:: Task material

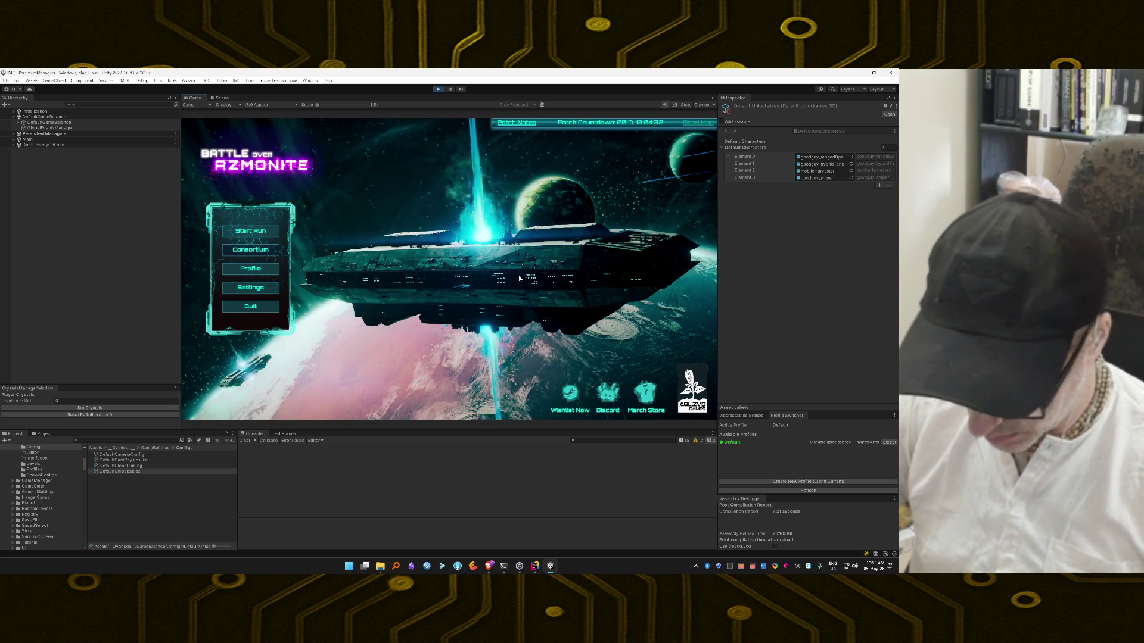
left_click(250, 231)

::::
:: Task material

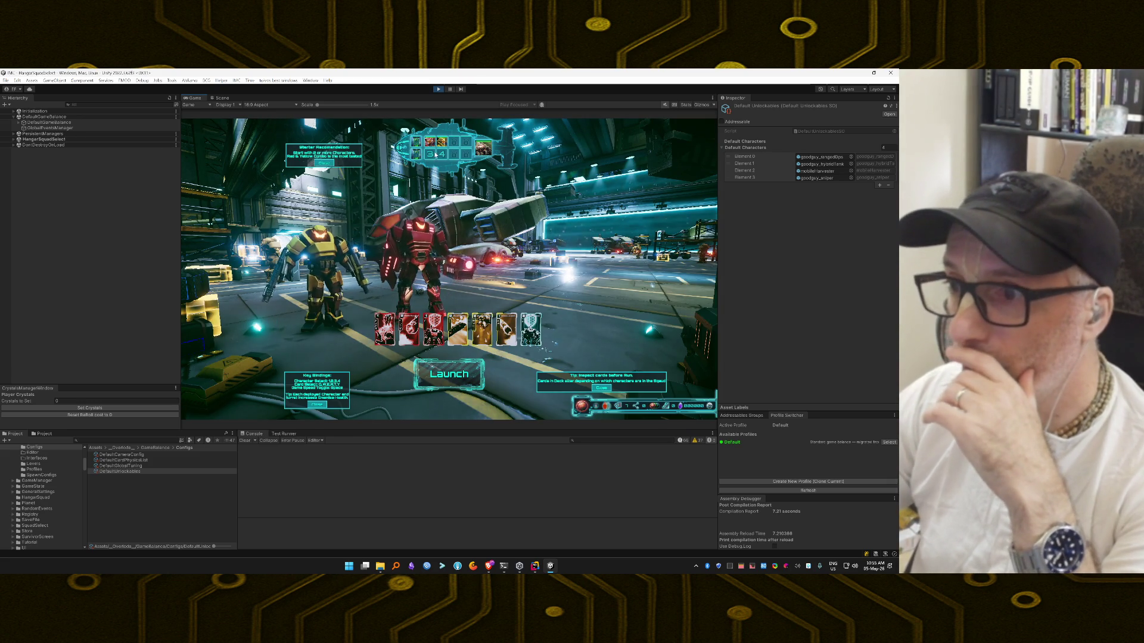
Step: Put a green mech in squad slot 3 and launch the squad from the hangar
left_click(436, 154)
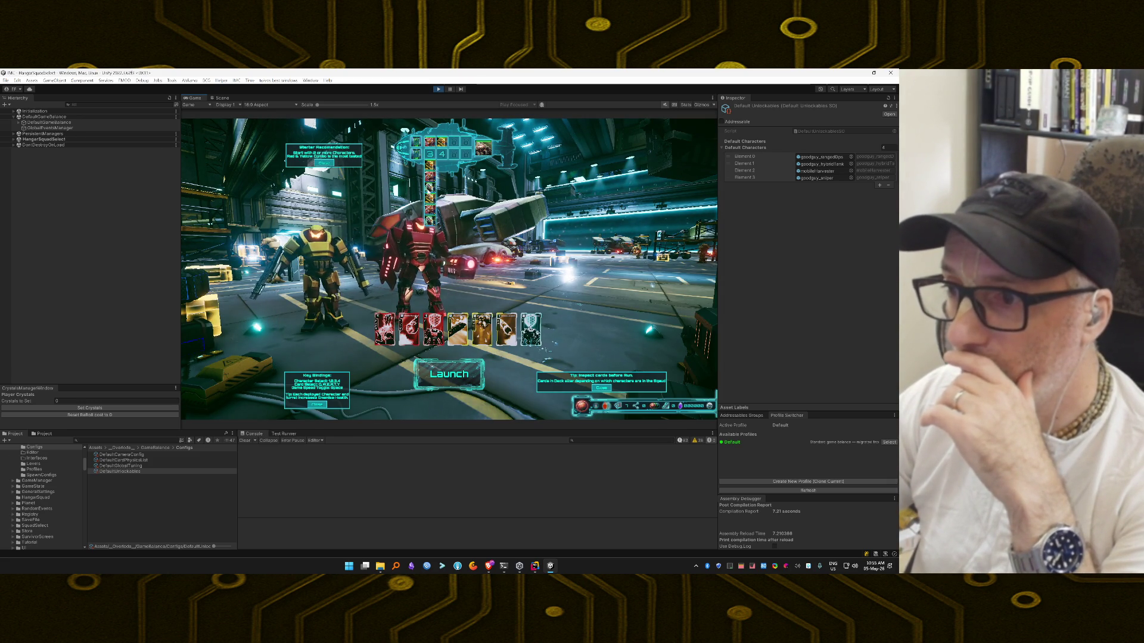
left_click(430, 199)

::::
:: Task material

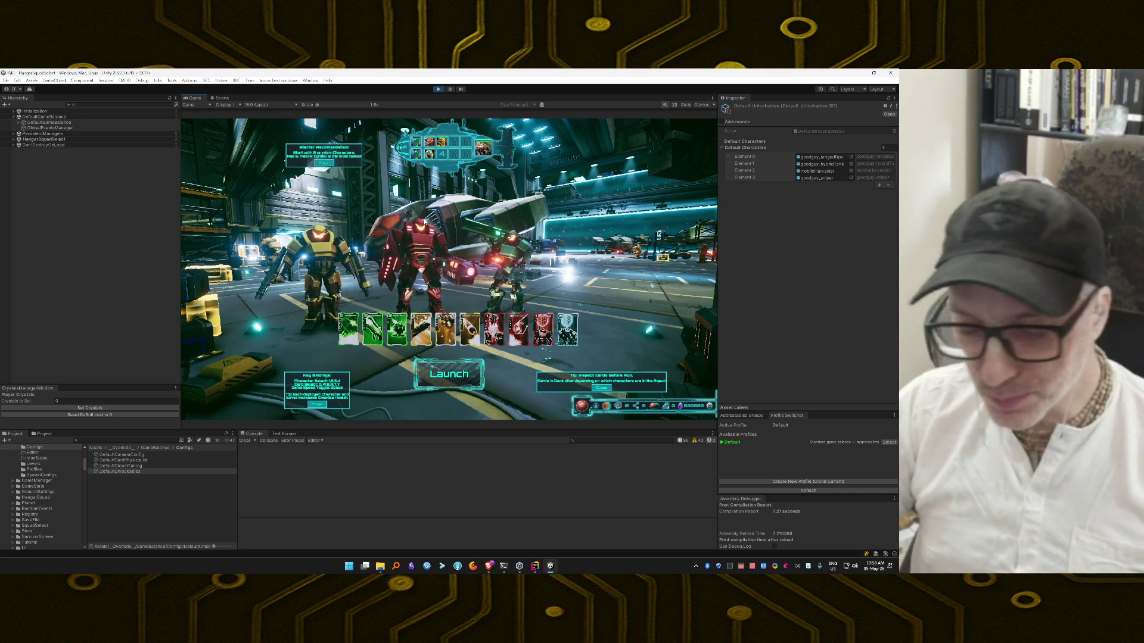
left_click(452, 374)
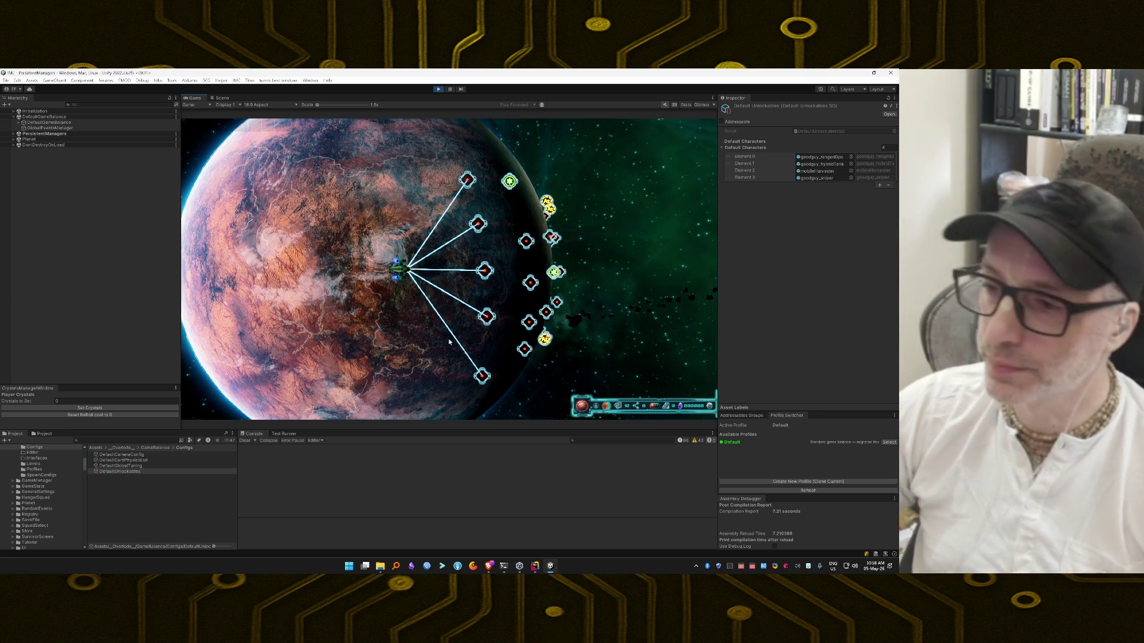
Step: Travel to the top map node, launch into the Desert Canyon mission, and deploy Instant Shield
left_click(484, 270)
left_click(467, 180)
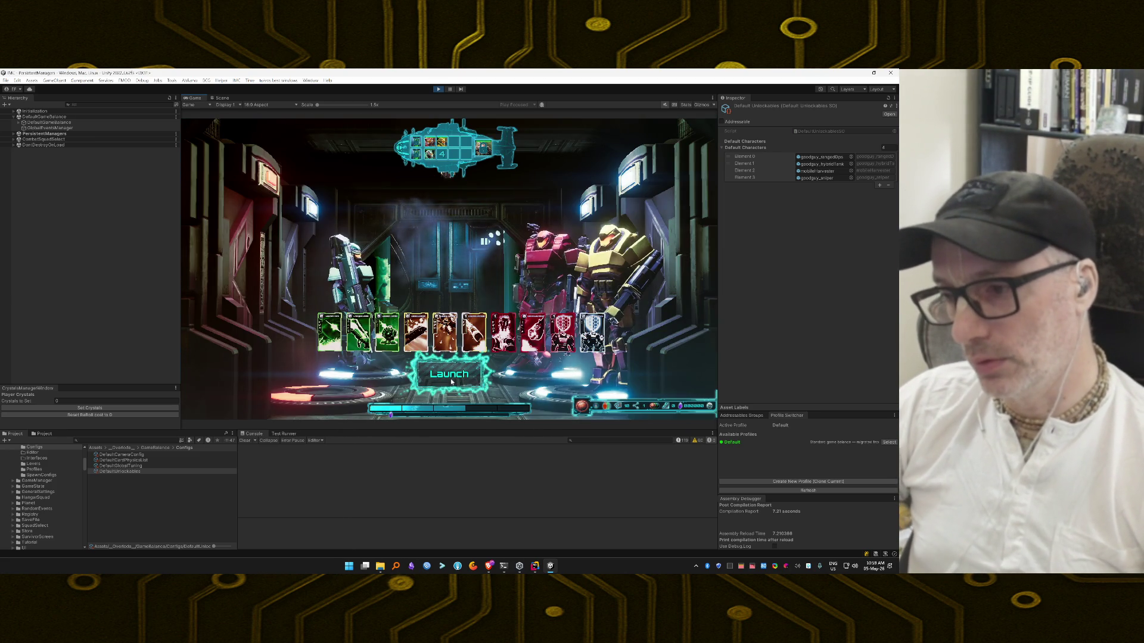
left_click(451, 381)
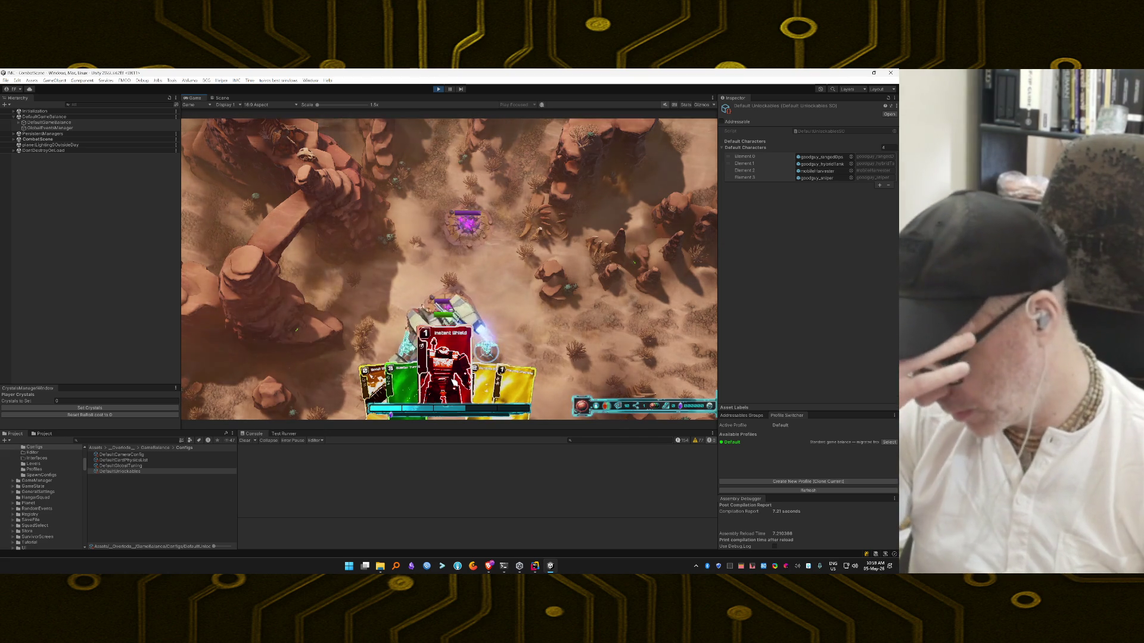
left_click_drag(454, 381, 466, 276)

::::

__Requirement__
Look through the material above. Copy each line where the word "Step" appears.

__Reply__
Step: Put a green mech in squad slot 3 and launch the squad from the hangar
Step: Travel to the top map node, launch into the Desert Canyon mission, and deploy Instant Shield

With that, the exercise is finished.